═══ Reading passage

That black night: Engagement by Çiler İlhan

Her hair was like her name. Dark as the night. Cloaking her to the waist. Bilal had been smitten by this hair while still a boy. This he told to Leyla many years later. When she reached the age of twenty, and continued to reject all her matches—including the son of an uncle a few weeks previously—her father Cemal had decided to give her in marriage to Tahsin, a relative from town, so she would not end up ‘stuck-at-home.’ The second he heard, Bilal jumped into his Renault and gulped down seventy kilometres of road quick as a pill. In this village, men know to stay away when the man of the house is gone.

Engagement by Çiler İlhan has all the qualities of a folktale. Set in a small Kurdish village in southeastern Turkey, known simply as “Our Village,” it unfolds over the course of sixteen hours. For one family it’s an auspicious day. The engagement of eldest daughter of Fatma and Cemal is to be celebrated that evening and the entire village is invited to join the festivities. But in the nearby “Other Village,” villainous plans are being made to upset the proceedings. And that’s putting it mildly.

These two villages—caught in a complicated nest of intermarriage, property disputes, and blood feuds—are at once timeless and yet very much part of the twenty-first century. Located in an area neglected by the state, life in these isolated, impoverished communities is simple. Traditional technologies and customs dominate the lives of most of the families, but there is also wealth in terms of land, mineral rights, and agricultural goods to be fought over and defended. Consequently, most of the men are required to participate in regular scheduled guard duty, a task for which they are heavily armed.

══════
═══ Data provided

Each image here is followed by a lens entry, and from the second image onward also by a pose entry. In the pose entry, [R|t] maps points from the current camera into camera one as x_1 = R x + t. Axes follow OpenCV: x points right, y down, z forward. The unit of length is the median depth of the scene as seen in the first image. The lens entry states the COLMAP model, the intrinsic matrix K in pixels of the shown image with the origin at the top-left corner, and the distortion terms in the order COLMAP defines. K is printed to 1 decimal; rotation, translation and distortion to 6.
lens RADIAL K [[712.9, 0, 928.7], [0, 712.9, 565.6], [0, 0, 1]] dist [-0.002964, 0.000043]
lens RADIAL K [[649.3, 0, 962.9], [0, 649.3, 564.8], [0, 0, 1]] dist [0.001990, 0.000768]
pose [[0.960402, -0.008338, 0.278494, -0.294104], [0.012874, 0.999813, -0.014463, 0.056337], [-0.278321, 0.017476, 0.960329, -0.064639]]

══════
═══ Data provided

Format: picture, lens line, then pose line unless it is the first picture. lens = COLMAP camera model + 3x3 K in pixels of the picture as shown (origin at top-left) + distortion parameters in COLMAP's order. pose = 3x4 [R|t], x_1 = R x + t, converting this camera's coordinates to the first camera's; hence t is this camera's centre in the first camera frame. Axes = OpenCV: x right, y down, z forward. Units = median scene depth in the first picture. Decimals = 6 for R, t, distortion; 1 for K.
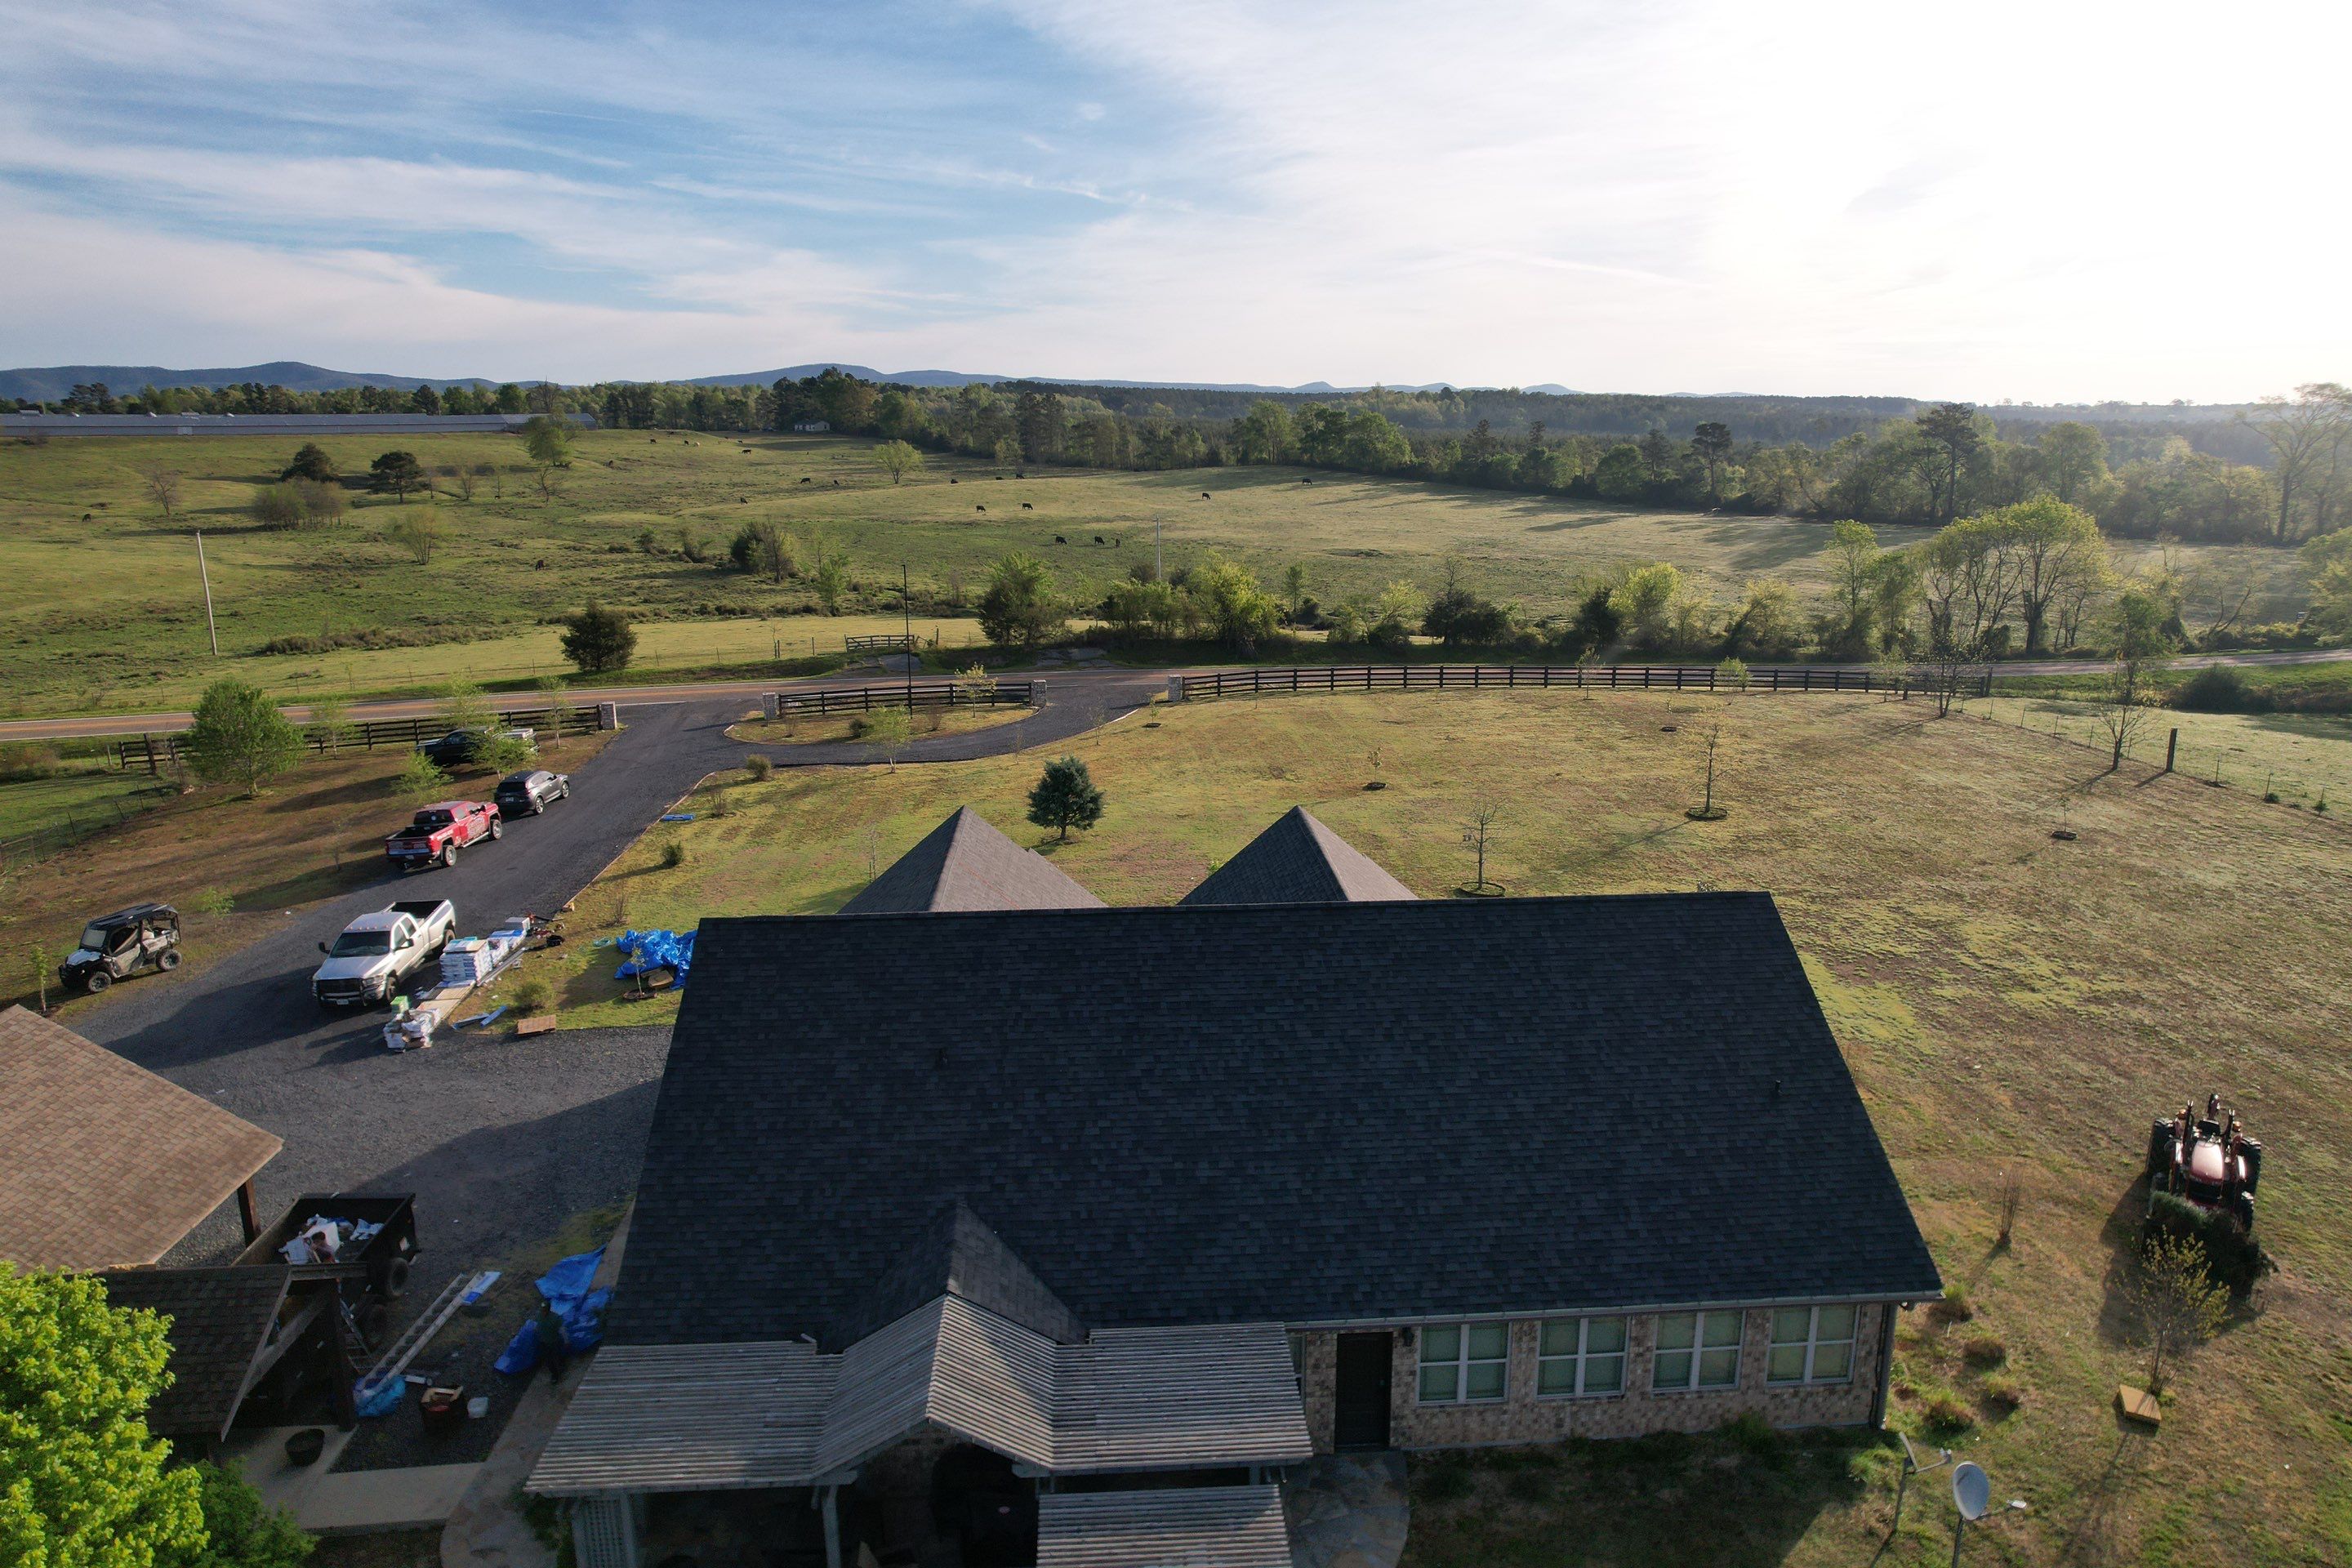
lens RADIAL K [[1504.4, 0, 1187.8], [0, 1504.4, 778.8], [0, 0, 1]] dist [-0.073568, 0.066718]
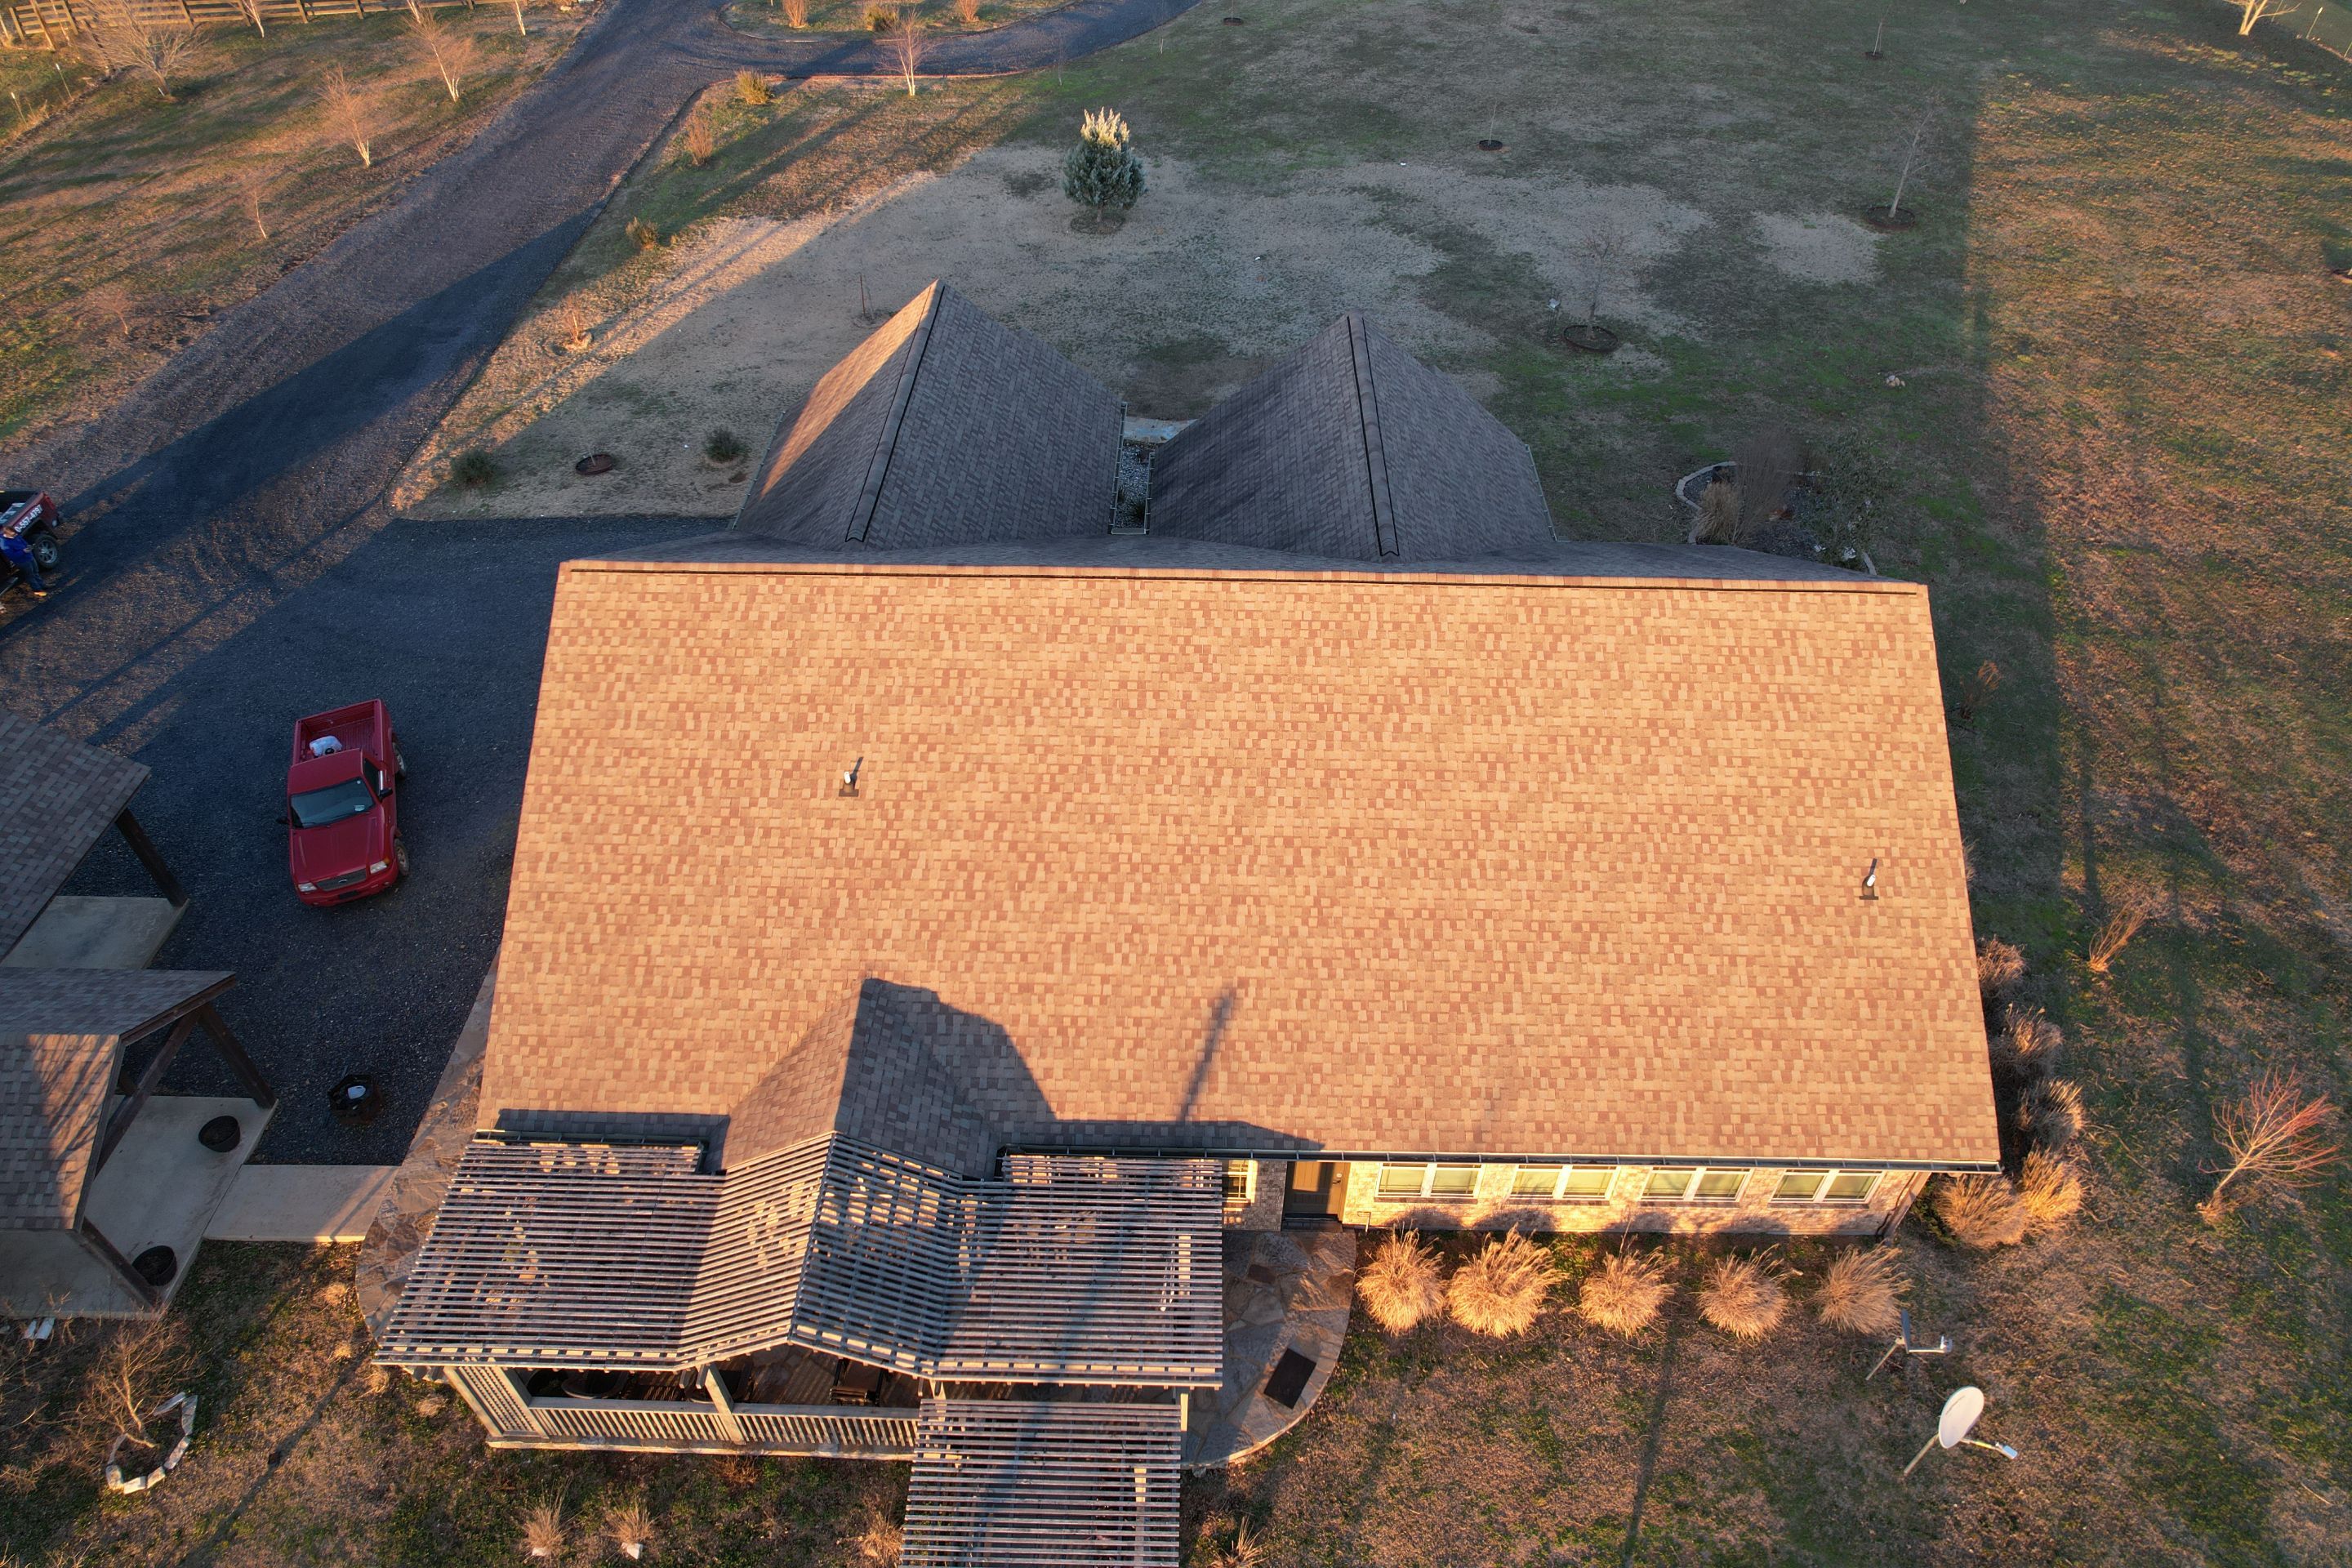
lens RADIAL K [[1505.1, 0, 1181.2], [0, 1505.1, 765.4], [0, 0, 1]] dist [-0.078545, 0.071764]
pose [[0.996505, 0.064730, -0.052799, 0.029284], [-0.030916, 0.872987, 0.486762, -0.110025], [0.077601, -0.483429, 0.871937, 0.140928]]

══════

> [Task set]:
A. In the review of Engagement, over how many hours does the story unfold?
B. Continue the review of Engagement from its last sentence.

> [Expected outputs]:
A. Sixteen hours.

B.
The playful, fable-like narrative, delivered by a mysterious omniscient narrator, carries an ominous tone. Reference is repeatedly made to the “incident” that lies just ahead. Complications are hinted at, assertions and accusations that will be made in its aftermath are alluded to, long before any description event itself. You know that something horrific and deadly is coming and that awareness fuels the growing tension. Meanwhile, at the home of Leyla, the bride-to-be, the women go about their preparations with excitement and dedication. Yet, there is a missing ingredient. Leyla’s younger sister Maral has forgotten to purchase the eau de cologne traditionally splashed on the hands of each guest as they arrive for the feast. Since she has other tasks to attend to that day, it falls to her cousin Halil  to secure the required scent.

On his way out to purchase the perfume, the young man is kicked when Chunky the cow is unexpectedly spooked. He hits the ground hard, causing a headache that will trouble him throughout the long hot day.

It is true that Halil’s mother saw him as clumsy fool, but he must have had a capable side too, for how else would he have been one of only three people to give the shroud the slip on that black night? The rest would be buried in the village graveyard he was nearing on his journey that day.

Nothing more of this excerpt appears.